1.5.3 Turbulent flames Non-premixed turbulent flames
Turbulent hydrogen – air non premixed flames (or hydrogen enriched methane – air flames) are of interest because of their lowest risk potential in burners or gas turbines, compared to premixed hydrogen mixtures. An experimental study has been conducted on the characterisation of high pressure H2/air and H2 enriched methane – air flames in the framework of a joint PhD with the Polytecnico di Milano (TH1). A specific burner has been developed for this purpose and adapted to the ICARE high pressure turbulent combustion facility. The role of pressure and hydrogen enrichment rate has been identified on flame dynamics and sooting characteristics. These flames have also been studied numerically using the FLUENT code with adapted mixing and turbulence models and chemical kinetics for the studied flames (ACL, 116, 130). Premixed turbulent flames
During the last years, research at ICARE on turbulent premixed flames has concentrated on the structure and dynamics of high pressure methane-air flames, either enriched by hydrogen or diluted by CO2. The high pressure turbulent combustion facility of ICARE has been used for this purpose together with relevant diagnostics such as LDV and PIV and laser induced Mie and Rayleigh scattering techniques. For H2 enriched flames, the increase of the flame surface density both by the increase of pressure and the enrichment rate has been demonstrated and analysed using several turbulent combustion models (ACTN1, COM22, ACL118, ACL119, ACL125, ACL129). For CO2 diluted flames, the pressure effect remained the same, but the detailed structure of the flame was found insensitive to the dilution rate, except of course the reduction of the laminar flame propagation velocity and the ensuing reduction of the global combustion rate (TH6 ; ACTI27, ACL128).

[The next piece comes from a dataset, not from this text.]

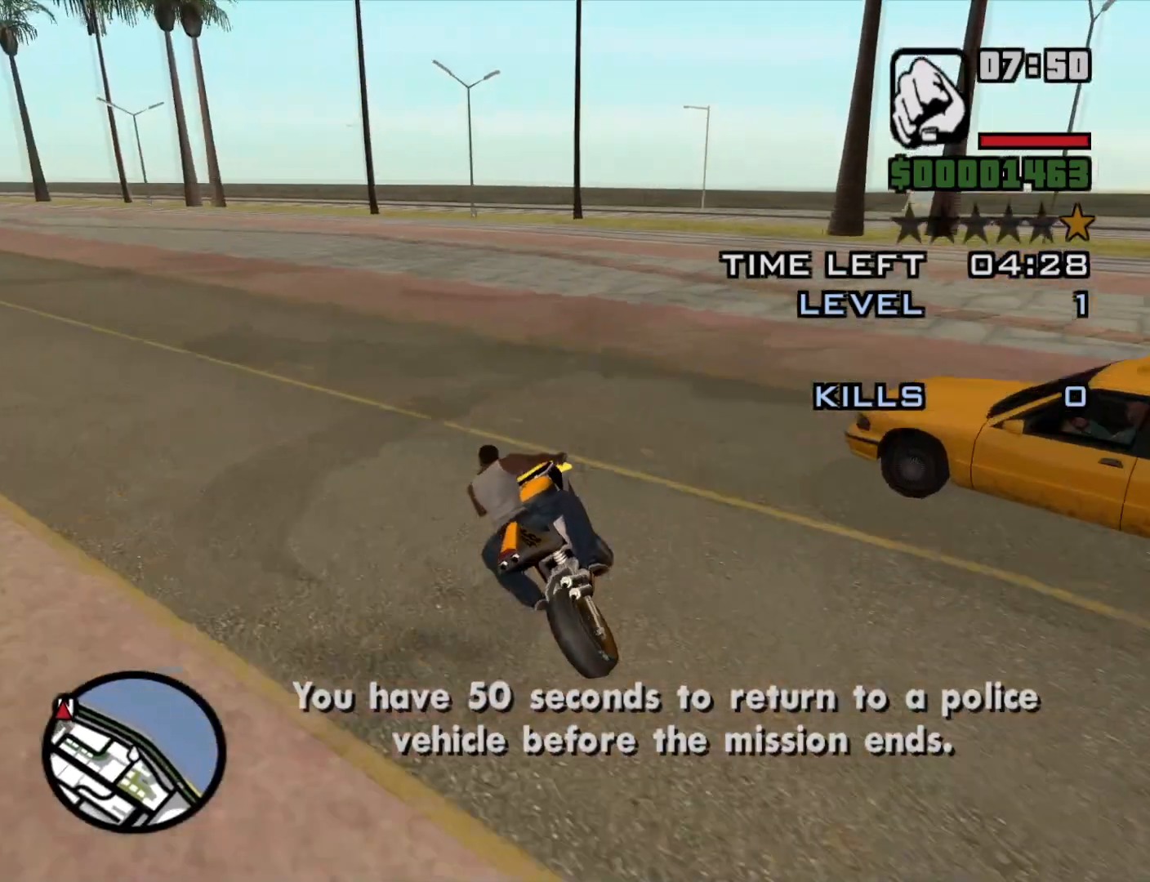
{"keys": ["2", "a", "w"], "mouse": [], "events": [[33, "w", "up"], [116, "w", "down"], [216, "2", "down"], [316, "2", "up"], [400, "2", "down"]]}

These studies were mainly conducted in the framework of the FP5 project AFTUR (2003-2008) and the PIE CNRS project HyTAG (2005-2007), both coordinated by ICARE. This research axis is presently continuing namely in the context of turbulent syngas – air flames studies and by using biplanar laser induced Rayleigh scattering technique in order to resolve the 3D effects when determining the instantaneous flame front thicknesses.